The Premier League has secured a court order to help tackle rights-infringing video streams of football matches via so-called Kodi set-top boxes.
The order gives the league the means to have computer servers used to power the streams blocked.
Until now, it could only go after individual video streams which were relatively easy to re-establish at different links.
A spokesman said it could now target pirates in a “precise manner”.
“For the first time this will enable the Premier League to disrupt and prevent the illegal streaming of our matches via IPTV, so-called Kodi, boxes,” he added.
Football fans are urged instead to get a Sky Sports or BT Sport subscription, or watch games at a venue that pays for access.
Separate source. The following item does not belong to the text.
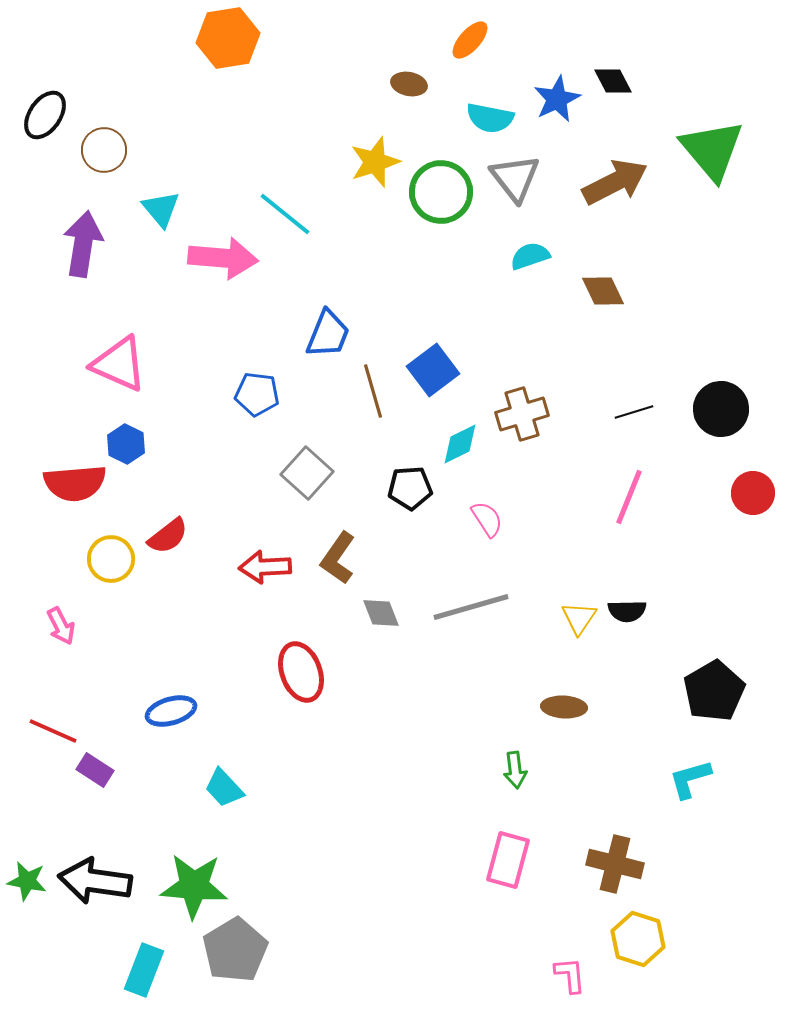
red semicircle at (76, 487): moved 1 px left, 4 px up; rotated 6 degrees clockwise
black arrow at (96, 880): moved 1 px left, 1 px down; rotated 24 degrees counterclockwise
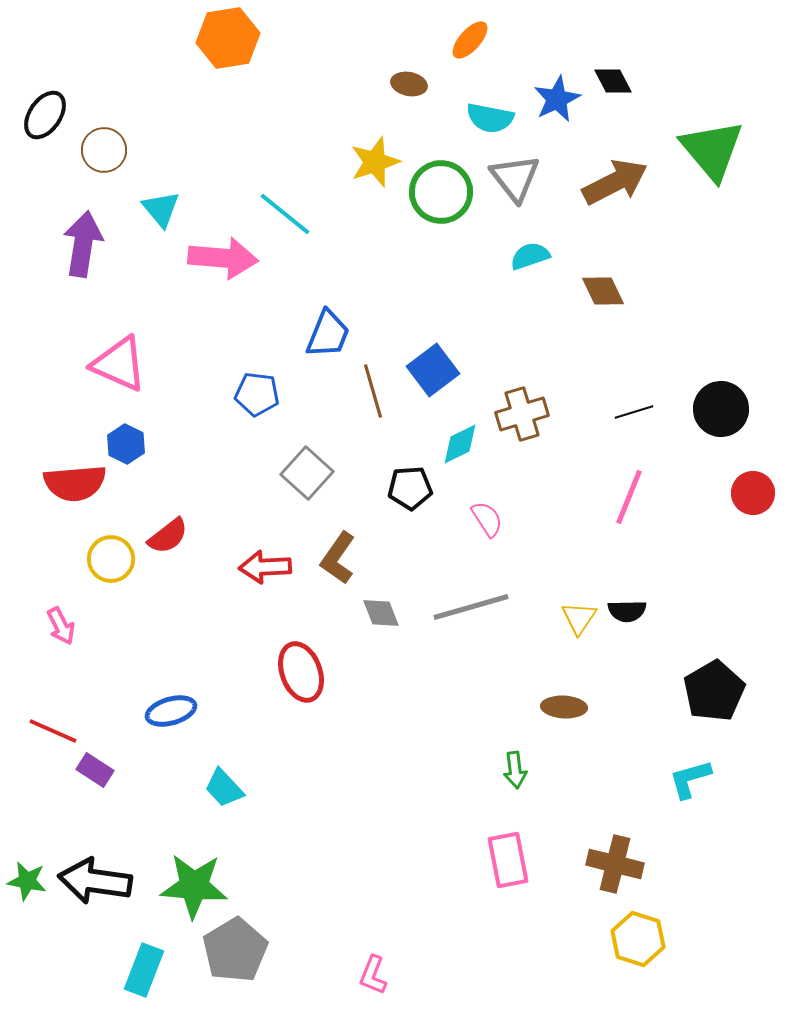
pink rectangle at (508, 860): rotated 26 degrees counterclockwise
pink L-shape at (570, 975): moved 197 px left; rotated 153 degrees counterclockwise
The Federation Against Copyright Theft (Fact) declared that the use of Kodi software to watch pirated streams was becoming an “epidemic” last September.
Since then, there have been several arrests of people selling set-top boxes pre-installed with both Kodi software and additional third-party add-ons that make it possible to watch copyright-infringing film and TV streams.
According to a recent survey commissioned by the security firm Irdeto, Kodi boxes are particularly prevalent in the UK.
It reported that 11% of Brits that admitted to watching pirated streams in a survey said they did so via a Kodi box.
Doing so is not thought to be illegal.
“Accessing premium paid-for content without a subscription is considered by the industry as unlawful access, although streaming something online, rather than downloading a file, is likely to be exempt from copyright laws,” Derbyshire County Council trading standards officers recently said.
What are Kodi boxes?
Kodi is free software, built by volunteers, that is designed to bring videos, music, games and photographs together in one easy-to-use application.
Some shops sell set-top boxes and TV sticks known as Kodi boxes, preloaded with the software.
The developers behind Kodi say their software does not contain any content of its own and is designed to play legally owned media or content “freely available” on the internet.
However, the software can be modified with third-party add-ons that provide access to pirated copies of films and TV series, or provide free access to subscription television channels.
“Streaming boxes have steadily increased in popularity in recent years,” said Ernesto van der Sar, from the news site Torrentfreak.
“Most use the entirely legal Kodi software, but some are augmented with illegal third-party add-ons.
“Nowadays people often prefer to stream pirated content instead of using traditional torrent sites.”